» REQUIREMENT
Arrange the data below as a Markdown table with the columns Row and Line, giving each line its own row number and leaving out blank lines.

» Stored data
▬▬▬

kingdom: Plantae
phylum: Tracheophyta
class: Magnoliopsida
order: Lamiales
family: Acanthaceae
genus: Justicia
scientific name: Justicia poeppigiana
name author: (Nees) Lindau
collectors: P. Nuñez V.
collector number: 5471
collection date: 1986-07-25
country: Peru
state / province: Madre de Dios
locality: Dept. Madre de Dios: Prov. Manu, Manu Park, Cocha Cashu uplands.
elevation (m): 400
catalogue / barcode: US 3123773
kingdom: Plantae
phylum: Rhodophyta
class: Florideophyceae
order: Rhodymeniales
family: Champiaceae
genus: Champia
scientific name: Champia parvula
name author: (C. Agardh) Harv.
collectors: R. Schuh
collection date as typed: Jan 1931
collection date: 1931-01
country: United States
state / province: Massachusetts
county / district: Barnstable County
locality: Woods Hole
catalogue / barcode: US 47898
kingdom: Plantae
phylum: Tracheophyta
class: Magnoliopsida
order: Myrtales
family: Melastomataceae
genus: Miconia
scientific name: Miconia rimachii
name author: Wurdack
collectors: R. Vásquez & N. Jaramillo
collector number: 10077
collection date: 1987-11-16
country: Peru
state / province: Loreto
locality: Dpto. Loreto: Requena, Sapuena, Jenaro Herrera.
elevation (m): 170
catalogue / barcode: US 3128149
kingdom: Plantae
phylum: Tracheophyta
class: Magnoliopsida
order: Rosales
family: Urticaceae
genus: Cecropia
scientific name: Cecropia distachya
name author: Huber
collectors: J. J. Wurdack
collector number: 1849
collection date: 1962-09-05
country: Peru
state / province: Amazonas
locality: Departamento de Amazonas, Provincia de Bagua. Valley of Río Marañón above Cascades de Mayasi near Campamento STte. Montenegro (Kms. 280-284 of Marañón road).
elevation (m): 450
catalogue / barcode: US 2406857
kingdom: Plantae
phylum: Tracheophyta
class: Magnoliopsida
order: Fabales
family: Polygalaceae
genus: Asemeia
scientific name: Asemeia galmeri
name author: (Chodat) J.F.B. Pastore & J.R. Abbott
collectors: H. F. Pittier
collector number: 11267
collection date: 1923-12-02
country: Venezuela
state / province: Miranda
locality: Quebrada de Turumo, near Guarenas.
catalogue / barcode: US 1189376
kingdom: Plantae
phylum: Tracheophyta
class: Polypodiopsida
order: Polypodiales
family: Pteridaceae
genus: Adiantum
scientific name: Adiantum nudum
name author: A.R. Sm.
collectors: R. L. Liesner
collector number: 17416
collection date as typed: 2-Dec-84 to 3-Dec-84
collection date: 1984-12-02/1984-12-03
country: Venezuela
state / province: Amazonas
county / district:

▬▬▬

» EXPECTED ANSWER
| Row | Line |
|---|---|
| 1 | kingdom: Plantae |
| 2 | phylum: Tracheophyta |
| 3 | class: Magnoliopsida |
| 4 | order: Lamiales |
| 5 | family: Acanthaceae |
| 6 | genus: Justicia |
| 7 | scientific name: Justicia poeppigiana |
| 8 | name author: (Nees) Lindau |
| 9 | collectors: P. Nuñez V. |
| 10 | collector number: 5471 |
| 11 | collection date: 1986-07-25 |
| 12 | country: Peru |
| 13 | state / province: Madre de Dios |
| 14 | locality: Dept. Madre de Dios: Prov. Manu, Manu Park, Cocha Cashu uplands. |
| 15 | elevation (m): 400 |
| 16 | catalogue / barcode: US 3123773 |
| 17 | kingdom: Plantae |
| 18 | phylum: Rhodophyta |
| 19 | class: Florideophyceae |
| 20 | order: Rhodymeniales |
| 21 | family: Champiaceae |
| 22 | genus: Champia |
| 23 | scientific name: Champia parvula |
| 24 | name author: (C. Agardh) Harv. |
| 25 | collectors: R. Schuh |
| 26 | collection date as typed: Jan 1931 |
| 27 | collection date: 1931-01 |
| 28 | country: United States |
| 29 | state / province: Massachusetts |
| 30 | county / district: Barnstable County |
| 31 | locality: Woods Hole |
| 32 | catalogue / barcode: US 47898 |
| 33 | kingdom: Plantae |
| 34 | phylum: Tracheophyta |
| 35 | class: Magnoliopsida |
| 36 | order: Myrtales |
| 37 | family: Melastomataceae |
| 38 | genus: Miconia |
| 39 | scientific name: Miconia rimachii |
| 40 | name author: Wurdack |
| 41 | collectors: R. Vásquez & N. Jaramillo |
| 42 | collector number: 10077 |
| 43 | collection date: 1987-11-16 |
| 44 | country: Peru |
| 45 | state / province: Loreto |
| 46 | locality: Dpto. Loreto: Requena, Sapuena, Jenaro Herrera. |
| 47 | elevation (m): 170 |
| 48 | catalogue / barcode: US 3128149 |
| 49 | kingdom: Plantae |
| 50 | phylum: Tracheophyta |
| 51 | class: Magnoliopsida |
| 52 | order: Rosales |
| 53 | family: Urticaceae |
| 54 | genus: Cecropia |
| 55 | scientific name: Cecropia distachya |
| 56 | name author: Huber |
| 57 | collectors: J. J. Wurdack |
| 58 | collector number: 1849 |
| 59 | collection date: 1962-09-05 |
| 60 | country: Peru |
| 61 | state / province: Amazonas |
| 62 | locality: Departamento de Amazonas, Provincia de Bagua. Valley of Río Marañón above Cascades de Mayasi near Campamento STte. Montenegro (Kms. 280-284 of Marañón road). |
| 63 | elevation (m): 450 |
| 64 | catalogue / barcode: US 2406857 |
| 65 | kingdom: Plantae |
| 66 | phylum: Tracheophyta |
| 67 | class: Magnoliopsida |
| 68 | order: Fabales |
| 69 | family: Polygalaceae |
| 70 | genus: Asemeia |
| 71 | scientific name: Asemeia galmeri |
| 72 | name author: (Chodat) J.F.B. Pastore & J.R. Abbott |
| 73 | collectors: H. F. Pittier |
| 74 | collector number: 11267 |
| 75 | collection date: 1923-12-02 |
| 76 | country: Venezuela |
| 77 | state / province: Miranda |
| 78 | locality: Quebrada de Turumo, near Guarenas. |
| 79 | catalogue / barcode: US 1189376 |
| 80 | kingdom: Plantae |
| 81 | phylum: Tracheophyta |
| 82 | class: Polypodiopsida |
| 83 | order: Polypodiales |
| 84 | family: Pteridaceae |
| 85 | genus: Adiantum |
| 86 | scientific name: Adiantum nudum |
| 87 | name author: A.R. Sm. |
| 88 | collectors: R. L. Liesner |
| 89 | collector number: 17416 |
| 90 | collection date as typed: 2-Dec-84 to 3-Dec-84 |
| 91 | collection date: 1984-12-02/1984-12-03 |
| 92 | country: Venezuela |
| 93 | state / province: Amazonas |
| 94 | county / district: |